La Sierra de Guadarrama comenzó a desprender luces de un violeta exasperante. El sol nacía desde un punto enclavado en los altos lucernarios, dorando la paleta manchada de un pajizo arco iris. Diego había dejado de pintar, y tal vez meditaba acerca del secreto que guardan los colores cuando se mezclan con la luz.”Sin ella están inertes, como en esta madera”. El lienzo mostraba ya los rasgos definidos de un paisaje que iba creciendo con las horas, un ser vivo. El pintor dejó abierta la posición central del cuadro; situaría allí, conforme al gusto del rey, las figuras humanas y, posiblemente, un alazán tostado, que un infante de España llevaría de las bridas, dócil y fuerte como un joven bien educado. “Una torpe metáfora”- se dijo- “Estoy pensando en él. Pero ¿es eso tan malo?”. Dejó las artes de su oficio sobre el gran arcón que le servía de mesa de trabajo. En una bandeja reposaba el refrigerio matutino, una costumbre que le recordaba la rutina de un monasterio. Picoteó las galletas de avena, el pastel de queso agrio, las fresas de La Granja. Se sentía animado, al contrario que el resto del mundo en primavera. Felipe sufría un aturdimiento estacional, casi letárgico, que, sin embargo no tenía la virtud de aumentar sus fuerzas para el invierno. ¡Pobre rey!
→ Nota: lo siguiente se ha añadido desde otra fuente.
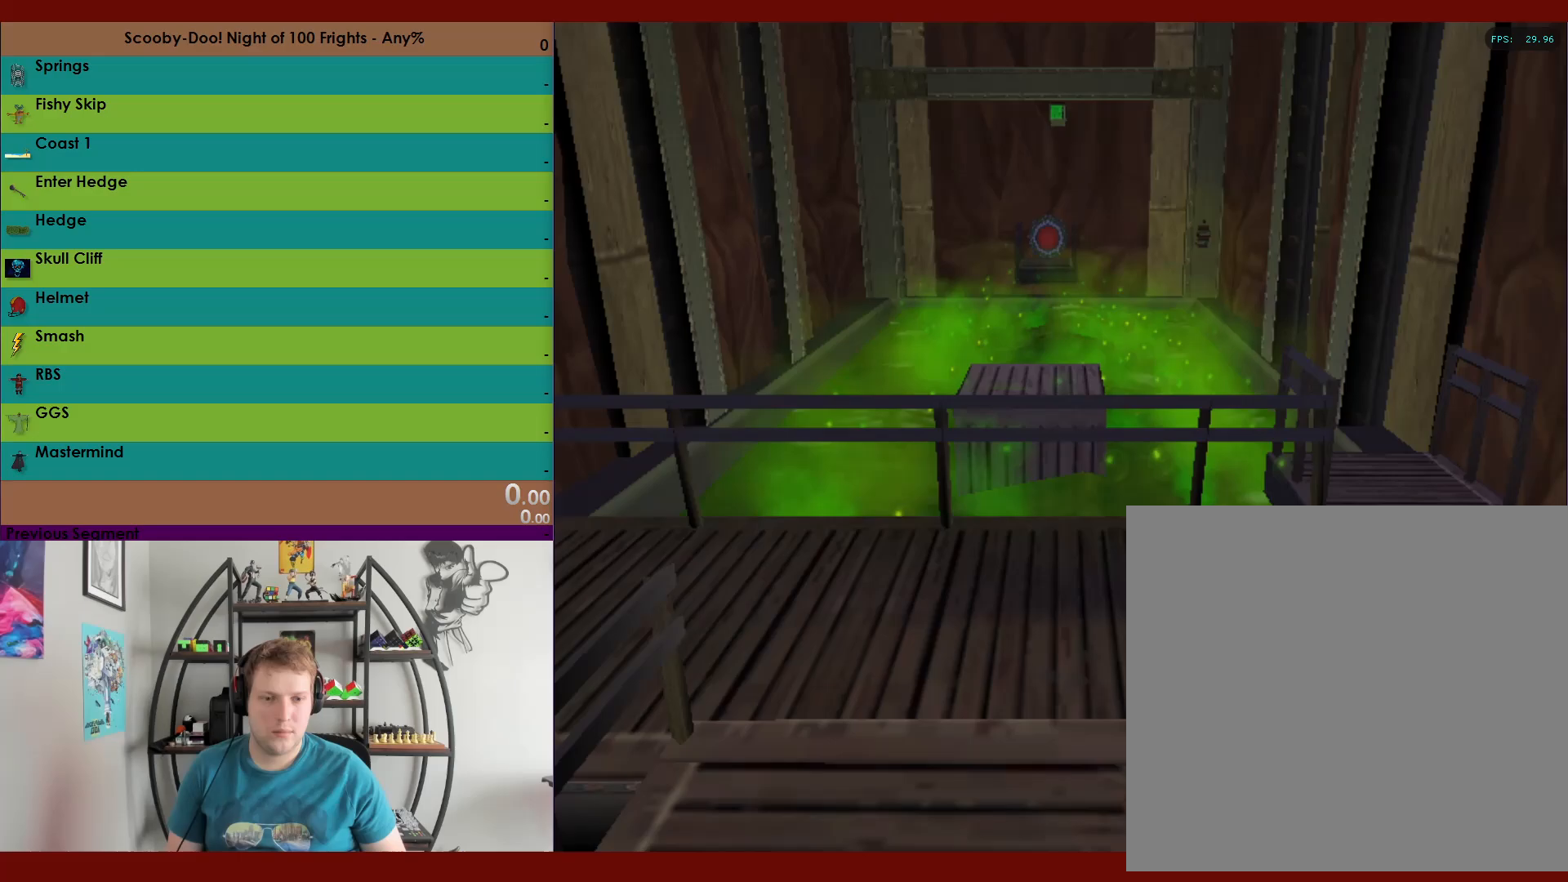
{"buttons": ["R2"], "left_stick": "down-right", "right_stick": "center", "events": [[167, "A", "up"]]}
No envidiaba su cuna, tan deteriorada por la endogamia familiar de los Habsburgo, ni el papel que le había tocado en la vida. Diego entendía ésta como un reto con la libertad y con el tiempo, y ambas cosas le estabas vedadas. Las altas esferas, condicionadas por las más pedestres, ni siquiera podían disfrutar de los cortos bienes de la tierra: la paz, la familia… “¡Qué sé yo!”- musitó Diego limpiándose las manos en una servilleta de hilo flamenco. ¡Aquellos Países Bajos, la ruina del honor hispano! Diego rememoró, paradójicamente, la perdida memoria del ser histórico, esa huida de los reyes hacia su futuro. Como replicantes marionetas de sueños dorados, los pobladores de la Corte se empeñaban en hacer de dioses, creaban con un sarcasmo enternecedor falsos mundos, perpetuadores de la indignidad. Él, sin embargo, quería pertenecerles, y ese deseo comenzaba a perfilarse como un dibujo impresionista, los paisajes de Villa Medici, una tragedia nítidamente percibida en la distancia, borrosa para quien la sufría.